** Opening SUPPLIED DATA block **
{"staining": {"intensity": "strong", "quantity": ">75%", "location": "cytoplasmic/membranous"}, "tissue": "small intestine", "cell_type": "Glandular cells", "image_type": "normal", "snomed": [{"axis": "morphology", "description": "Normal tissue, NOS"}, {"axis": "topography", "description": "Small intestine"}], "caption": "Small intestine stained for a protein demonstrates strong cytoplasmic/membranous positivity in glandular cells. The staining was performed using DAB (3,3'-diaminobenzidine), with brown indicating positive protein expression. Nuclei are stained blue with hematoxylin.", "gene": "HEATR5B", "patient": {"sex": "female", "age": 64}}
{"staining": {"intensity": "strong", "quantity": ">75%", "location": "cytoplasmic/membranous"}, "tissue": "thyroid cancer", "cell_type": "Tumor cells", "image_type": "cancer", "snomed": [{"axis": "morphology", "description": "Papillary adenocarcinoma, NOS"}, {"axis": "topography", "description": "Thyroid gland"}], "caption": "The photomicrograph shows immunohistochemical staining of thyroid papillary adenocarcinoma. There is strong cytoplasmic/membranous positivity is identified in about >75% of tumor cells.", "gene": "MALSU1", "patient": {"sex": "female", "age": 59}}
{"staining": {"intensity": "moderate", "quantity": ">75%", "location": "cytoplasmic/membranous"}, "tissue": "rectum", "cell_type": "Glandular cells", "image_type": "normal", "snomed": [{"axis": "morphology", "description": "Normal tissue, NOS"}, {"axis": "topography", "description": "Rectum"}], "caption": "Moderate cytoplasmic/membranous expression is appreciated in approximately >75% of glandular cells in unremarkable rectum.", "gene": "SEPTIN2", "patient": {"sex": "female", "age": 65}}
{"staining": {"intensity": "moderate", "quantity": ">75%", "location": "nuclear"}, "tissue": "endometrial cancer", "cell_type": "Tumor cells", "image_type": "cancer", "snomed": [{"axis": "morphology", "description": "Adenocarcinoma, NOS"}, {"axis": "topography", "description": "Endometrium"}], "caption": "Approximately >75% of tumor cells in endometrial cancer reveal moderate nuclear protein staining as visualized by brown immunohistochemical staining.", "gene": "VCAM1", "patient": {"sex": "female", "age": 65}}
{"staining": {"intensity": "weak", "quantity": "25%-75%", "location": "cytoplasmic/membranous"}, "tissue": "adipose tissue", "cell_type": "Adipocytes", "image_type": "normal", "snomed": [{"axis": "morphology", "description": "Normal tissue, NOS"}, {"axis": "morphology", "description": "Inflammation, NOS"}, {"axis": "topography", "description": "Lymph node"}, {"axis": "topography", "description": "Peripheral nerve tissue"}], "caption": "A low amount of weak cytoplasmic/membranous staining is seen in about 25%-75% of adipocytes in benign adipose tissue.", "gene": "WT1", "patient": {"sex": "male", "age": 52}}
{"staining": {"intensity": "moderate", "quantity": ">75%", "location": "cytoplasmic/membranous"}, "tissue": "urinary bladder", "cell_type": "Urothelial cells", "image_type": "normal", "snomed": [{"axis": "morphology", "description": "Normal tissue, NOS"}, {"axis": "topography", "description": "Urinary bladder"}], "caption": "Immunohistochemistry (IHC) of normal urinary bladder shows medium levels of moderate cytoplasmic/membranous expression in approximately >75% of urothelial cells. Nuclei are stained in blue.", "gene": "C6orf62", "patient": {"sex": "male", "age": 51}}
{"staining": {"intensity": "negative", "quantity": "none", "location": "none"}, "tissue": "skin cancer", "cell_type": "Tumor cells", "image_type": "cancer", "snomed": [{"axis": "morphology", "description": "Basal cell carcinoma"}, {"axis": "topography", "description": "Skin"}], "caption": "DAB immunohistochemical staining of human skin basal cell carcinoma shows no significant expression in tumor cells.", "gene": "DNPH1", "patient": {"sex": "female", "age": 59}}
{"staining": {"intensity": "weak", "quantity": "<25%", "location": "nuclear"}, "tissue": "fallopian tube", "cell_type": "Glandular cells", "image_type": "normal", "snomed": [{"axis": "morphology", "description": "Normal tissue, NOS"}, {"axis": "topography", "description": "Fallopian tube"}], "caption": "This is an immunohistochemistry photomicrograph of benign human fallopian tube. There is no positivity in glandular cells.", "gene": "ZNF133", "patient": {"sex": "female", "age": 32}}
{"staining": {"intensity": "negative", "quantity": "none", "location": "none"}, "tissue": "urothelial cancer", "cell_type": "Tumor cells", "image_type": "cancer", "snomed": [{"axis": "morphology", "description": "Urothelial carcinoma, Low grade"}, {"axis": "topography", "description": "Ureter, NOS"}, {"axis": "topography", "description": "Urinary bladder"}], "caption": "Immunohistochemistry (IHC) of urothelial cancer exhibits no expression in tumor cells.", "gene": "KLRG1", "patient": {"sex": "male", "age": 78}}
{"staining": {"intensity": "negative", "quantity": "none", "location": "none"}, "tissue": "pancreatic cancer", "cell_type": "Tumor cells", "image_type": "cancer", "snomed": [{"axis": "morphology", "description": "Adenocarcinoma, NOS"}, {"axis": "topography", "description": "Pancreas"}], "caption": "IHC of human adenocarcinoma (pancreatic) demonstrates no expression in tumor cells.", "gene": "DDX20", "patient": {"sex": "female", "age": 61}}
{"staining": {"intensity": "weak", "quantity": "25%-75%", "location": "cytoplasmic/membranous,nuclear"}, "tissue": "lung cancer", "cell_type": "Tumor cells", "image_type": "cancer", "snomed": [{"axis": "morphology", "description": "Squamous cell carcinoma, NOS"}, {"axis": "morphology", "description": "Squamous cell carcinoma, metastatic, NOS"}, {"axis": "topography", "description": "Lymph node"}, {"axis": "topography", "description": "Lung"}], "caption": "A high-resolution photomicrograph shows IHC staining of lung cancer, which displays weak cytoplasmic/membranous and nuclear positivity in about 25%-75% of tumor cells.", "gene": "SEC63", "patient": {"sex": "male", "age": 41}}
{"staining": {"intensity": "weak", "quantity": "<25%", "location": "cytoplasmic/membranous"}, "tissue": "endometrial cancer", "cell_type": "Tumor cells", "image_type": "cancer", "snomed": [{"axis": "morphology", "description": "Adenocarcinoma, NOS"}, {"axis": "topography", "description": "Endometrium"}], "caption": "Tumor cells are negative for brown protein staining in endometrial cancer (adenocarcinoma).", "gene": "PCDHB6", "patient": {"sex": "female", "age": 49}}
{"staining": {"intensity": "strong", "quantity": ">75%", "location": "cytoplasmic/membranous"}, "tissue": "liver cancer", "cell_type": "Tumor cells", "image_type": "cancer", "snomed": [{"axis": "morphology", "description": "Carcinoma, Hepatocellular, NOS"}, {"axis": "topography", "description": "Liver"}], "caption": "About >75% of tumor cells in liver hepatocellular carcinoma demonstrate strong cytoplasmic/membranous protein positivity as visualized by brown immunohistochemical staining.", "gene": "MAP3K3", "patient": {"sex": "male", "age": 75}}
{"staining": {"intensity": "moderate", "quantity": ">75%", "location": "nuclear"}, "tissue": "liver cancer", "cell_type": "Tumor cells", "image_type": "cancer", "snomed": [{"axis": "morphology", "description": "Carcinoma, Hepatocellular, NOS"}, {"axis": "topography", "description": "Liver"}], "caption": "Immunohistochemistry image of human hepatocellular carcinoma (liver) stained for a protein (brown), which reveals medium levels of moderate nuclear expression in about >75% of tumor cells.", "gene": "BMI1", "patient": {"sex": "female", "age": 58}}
** Closing SUPPLIED DATA block **
**WORK ORDER**
Please repeat the listing above in full and exactly.

**EXPECTED ANSWER**
{"staining": {"intensity": "strong", "quantity": ">75%", "location": "cytoplasmic/membranous"}, "tissue": "small intestine", "cell_type": "Glandular cells", "image_type": "normal", "snomed": [{"axis": "morphology", "description": "Normal tissue, NOS"}, {"axis": "topography", "description": "Small intestine"}], "caption": "Small intestine stained for a protein demonstrates strong cytoplasmic/membranous positivity in glandular cells. The staining was performed using DAB (3,3'-diaminobenzidine), with brown indicating positive protein expression. Nuclei are stained blue with hematoxylin.", "gene": "HEATR5B", "patient": {"sex": "female", "age": 64}}
{"staining": {"intensity": "strong", "quantity": ">75%", "location": "cytoplasmic/membranous"}, "tissue": "thyroid cancer", "cell_type": "Tumor cells", "image_type": "cancer", "snomed": [{"axis": "morphology", "description": "Papillary adenocarcinoma, NOS"}, {"axis": "topography", "description": "Thyroid gland"}], "caption": "The photomicrograph shows immunohistochemical staining of thyroid papillary adenocarcinoma. There is strong cytoplasmic/membranous positivity is identified in about >75% of tumor cells.", "gene": "MALSU1", "patient": {"sex": "female", "age": 59}}
{"staining": {"intensity": "moderate", "quantity": ">75%", "location": "cytoplasmic/membranous"}, "tissue": "rectum", "cell_type": "Glandular cells", "image_type": "normal", "snomed": [{"axis": "morphology", "description": "Normal tissue, NOS"}, {"axis": "topography", "description": "Rectum"}], "caption": "Moderate cytoplasmic/membranous expression is appreciated in approximately >75% of glandular cells in unremarkable rectum.", "gene": "SEPTIN2", "patient": {"sex": "female", "age": 65}}
{"staining": {"intensity": "moderate", "quantity": ">75%", "location": "nuclear"}, "tissue": "endometrial cancer", "cell_type": "Tumor cells", "image_type": "cancer", "snomed": [{"axis": "morphology", "description": "Adenocarcinoma, NOS"}, {"axis": "topography", "description": "Endometrium"}], "caption": "Approximately >75% of tumor cells in endometrial cancer reveal moderate nuclear protein staining as visualized by brown immunohistochemical staining.", "gene": "VCAM1", "patient": {"sex": "female", "age": 65}}
{"staining": {"intensity": "weak", "quantity": "25%-75%", "location": "cytoplasmic/membranous"}, "tissue": "adipose tissue", "cell_type": "Adipocytes", "image_type": "normal", "snomed": [{"axis": "morphology", "description": "Normal tissue, NOS"}, {"axis": "morphology", "description": "Inflammation, NOS"}, {"axis": "topography", "description": "Lymph node"}, {"axis": "topography", "description": "Peripheral nerve tissue"}], "caption": "A low amount of weak cytoplasmic/membranous staining is seen in about 25%-75% of adipocytes in benign adipose tissue.", "gene": "WT1", "patient": {"sex": "male", "age": 52}}
{"staining": {"intensity": "moderate", "quantity": ">75%", "location": "cytoplasmic/membranous"}, "tissue": "urinary bladder", "cell_type": "Urothelial cells", "image_type": "normal", "snomed": [{"axis": "morphology", "description": "Normal tissue, NOS"}, {"axis": "topography", "description": "Urinary bladder"}], "caption": "Immunohistochemistry (IHC) of normal urinary bladder shows medium levels of moderate cytoplasmic/membranous expression in approximately >75% of urothelial cells. Nuclei are stained in blue.", "gene": "C6orf62", "patient": {"sex": "male", "age": 51}}
{"staining": {"intensity": "negative", "quantity": "none", "location": "none"}, "tissue": "skin cancer", "cell_type": "Tumor cells", "image_type": "cancer", "snomed": [{"axis": "morphology", "description": "Basal cell carcinoma"}, {"axis": "topography", "description": "Skin"}], "caption": "DAB immunohistochemical staining of human skin basal cell carcinoma shows no significant expression in tumor cells.", "gene": "DNPH1", "patient": {"sex": "female", "age": 59}}
{"staining": {"intensity": "weak", "quantity": "<25%", "location": "nuclear"}, "tissue": "fallopian tube", "cell_type": "Glandular cells", "image_type": "normal", "snomed": [{"axis": "morphology", "description": "Normal tissue, NOS"}, {"axis": "topography", "description": "Fallopian tube"}], "caption": "This is an immunohistochemistry photomicrograph of benign human fallopian tube. There is no positivity in glandular cells.", "gene": "ZNF133", "patient": {"sex": "female", "age": 32}}
{"staining": {"intensity": "negative", "quantity": "none", "location": "none"}, "tissue": "urothelial cancer", "cell_type": "Tumor cells", "image_type": "cancer", "snomed": [{"axis": "morphology", "description": "Urothelial carcinoma, Low grade"}, {"axis": "topography", "description": "Ureter, NOS"}, {"axis": "topography", "description": "Urinary bladder"}], "caption": "Immunohistochemistry (IHC) of urothelial cancer exhibits no expression in tumor cells.", "gene": "KLRG1", "patient": {"sex": "male", "age": 78}}
{"staining": {"intensity": "negative", "quantity": "none", "location": "none"}, "tissue": "pancreatic cancer", "cell_type": "Tumor cells", "image_type": "cancer", "snomed": [{"axis": "morphology", "description": "Adenocarcinoma, NOS"}, {"axis": "topography", "description": "Pancreas"}], "caption": "IHC of human adenocarcinoma (pancreatic) demonstrates no expression in tumor cells.", "gene": "DDX20", "patient": {"sex": "female", "age": 61}}
{"staining": {"intensity": "weak", "quantity": "25%-75%", "location": "cytoplasmic/membranous,nuclear"}, "tissue": "lung cancer", "cell_type": "Tumor cells", "image_type": "cancer", "snomed": [{"axis": "morphology", "description": "Squamous cell carcinoma, NOS"}, {"axis": "morphology", "description": "Squamous cell carcinoma, metastatic, NOS"}, {"axis": "topography", "description": "Lymph node"}, {"axis": "topography", "description": "Lung"}], "caption": "A high-resolution photomicrograph shows IHC staining of lung cancer, which displays weak cytoplasmic/membranous and nuclear positivity in about 25%-75% of tumor cells.", "gene": "SEC63", "patient": {"sex": "male", "age": 41}}
{"staining": {"intensity": "weak", "quantity": "<25%", "location": "cytoplasmic/membranous"}, "tissue": "endometrial cancer", "cell_type": "Tumor cells", "image_type": "cancer", "snomed": [{"axis": "morphology", "description": "Adenocarcinoma, NOS"}, {"axis": "topography", "description": "Endometrium"}], "caption": "Tumor cells are negative for brown protein staining in endometrial cancer (adenocarcinoma).", "gene": "PCDHB6", "patient": {"sex": "female", "age": 49}}
{"staining": {"intensity": "strong", "quantity": ">75%", "location": "cytoplasmic/membranous"}, "tissue": "liver cancer", "cell_type": "Tumor cells", "image_type": "cancer", "snomed": [{"axis": "morphology", "description": "Carcinoma, Hepatocellular, NOS"}, {"axis": "topography", "description": "Liver"}], "caption": "About >75% of tumor cells in liver hepatocellular carcinoma demonstrate strong cytoplasmic/membranous protein positivity as visualized by brown immunohistochemical staining.", "gene": "MAP3K3", "patient": {"sex": "male", "age": 75}}
{"staining": {"intensity": "moderate", "quantity": ">75%", "location": "nuclear"}, "tissue": "liver cancer", "cell_type": "Tumor cells", "image_type": "cancer", "snomed": [{"axis": "morphology", "description": "Carcinoma, Hepatocellular, NOS"}, {"axis": "topography", "description": "Liver"}], "caption": "Immunohistochemistry image of human hepatocellular carcinoma (liver) stained for a protein (brown), which reveals medium levels of moderate nuclear expression in about >75% of tumor cells.", "gene": "BMI1", "patient": {"sex": "female", "age": 58}}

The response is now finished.